Pourquoi Cuphead lâche le fait-main ?
Lors du Summerfest 2026, les créateurs de Cuphead ont annoncé leur spin-off qui troque le dessin à la main contre du 8-bit, et les joueurs s'étonnent de cette décision. Derrière ce choix, la rigueur et une direction artistique tranchée volontairement, qu'on apprend à comprendre en bachelor design graphique.
Downgrade ou décision de pro ?
Studio MDHR a décidé de ranger l'animation années 1930 de Cuphead pour du pixel art, ça pique les yeux pour les passionnés. Mais le studio a dévoilé Mighty Cuphead Adventure pendant le Summer Game Fest du 5 juin 2026. Un platformer 8-bit, programmé en Assembleur, calibré pour la Sega Master System de 1985.
Et le truc le plus fou n'est pas là. Le jeu tourne en 32 couleurs. Pas 32 nuances par sprite, 32 couleurs pour tout l'écran. Le carton du trailer affiche même un faux copyright 1988 STUDIO MDHR, tourné comme un bulletin télé d'époque, pour conserver son style.
Trahison ? Faut dire que le même studio a confirmé une vraie suite dessinée à la main, en parallèle, pour être sûr de ne pas perdre toute sa fanbase. Ranger ses pinceaux pour des sprites, c'est juste passer à un autre langage et l'assumer. Chez Studio M, on appelle ça un parti pris lorsqu'on est en bachelor design graphique.
Le pixel art, une contrainte qui muscle
Réduire la palette, ça oblige à réfléchir. Quand tu n'as que 32 couleurs, chaque teinte compte. Tu ne peux pas noyer une erreur de DA sous des dégradés, la palette indexée te le pardonne pas.
Le spritework suit la même logique. Une silhouette doit rester lisible à trois mètres de la télé, en quelques pixels de haut. Le character design d'un boss légume (oui, Cuphead adore les boss légumes) tient à sa forme, pas à ses détails. Sur Aseprite, tu passes des heures à pousser un pixel d'un cran pour que la lecture fonctionne.
C'est le boulot qu'on demande dans le cursus en design graphique : poser des contraintes et créer dedans. Studio M, l'école de design à Rennes, fait bosser ses étudiants sur des palettes fermées avant de les lâcher sur Photoshop sans limites. Le bachelor design graphique, ça commence par apprendre à se priver.
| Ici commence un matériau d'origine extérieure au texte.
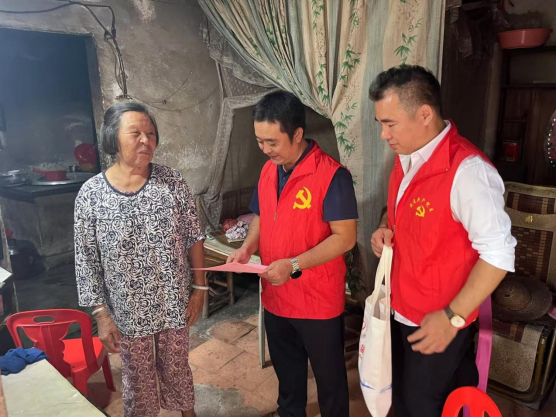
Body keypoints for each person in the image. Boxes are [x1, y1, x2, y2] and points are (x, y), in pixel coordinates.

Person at [369, 66, 517, 417]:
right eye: (380, 124)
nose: (383, 135)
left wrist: (452, 317)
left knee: (426, 406)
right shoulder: (407, 156)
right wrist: (384, 227)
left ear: (424, 114)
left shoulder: (468, 172)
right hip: (401, 309)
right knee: (402, 400)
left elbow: (499, 253)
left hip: (439, 321)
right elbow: (398, 210)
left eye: (390, 124)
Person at [227, 91, 358, 417]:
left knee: (330, 382)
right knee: (288, 378)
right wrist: (247, 248)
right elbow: (260, 216)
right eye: (259, 141)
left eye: (272, 142)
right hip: (276, 296)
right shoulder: (268, 171)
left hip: (317, 301)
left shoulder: (332, 176)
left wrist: (295, 264)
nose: (264, 149)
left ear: (297, 134)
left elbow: (345, 238)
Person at [75, 101, 206, 418]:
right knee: (138, 380)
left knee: (178, 368)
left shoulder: (172, 182)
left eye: (151, 133)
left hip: (173, 303)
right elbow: (86, 260)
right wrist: (101, 314)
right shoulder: (91, 194)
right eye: (135, 133)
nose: (146, 140)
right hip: (127, 312)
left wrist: (200, 289)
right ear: (113, 139)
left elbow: (194, 236)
Tenir un parti pris, ça s'apprend
Au fond, Cuphead tient dans les mémoires grâce à sa direction artistique, pas grâce à sa puissance graphique. Une DA tenue du premier au dernier écran. Même rétrograder en 8-bit demande des choix nets : quelle palette, quelle lisibilité, quelle silhouette pour chaque personnage.
Cette méthode, elle s'enseigne. Le module Identité visuelle du bachelor design graphique apprend à choisir un langage visuel, à le tenir, à le décliner sur dix supports sans qu'il se délite.
Studio M, l'école de design à Rennes, ne promet pas de faire de toi le prochain Moldenhauer en six mois. Mais derrière la magie Cuphead, il y a une grammaire visuelle qui se travaille, écran après écran, pour créer des jeux qui cartonnent.
Avant de crier au downgrade de la licence du jeu, ouvre un logiciel et tente de redessiner ton perso préféré en 32 couleurs. Tu verras vite si ta DA tient debout. Et si l'exercice te parle, le bachelor design graphique est fait pour ça. Studio M, l'école de design à Rennes, te laisse rater tes premiers sprites tranquille, le temps que ça rentre.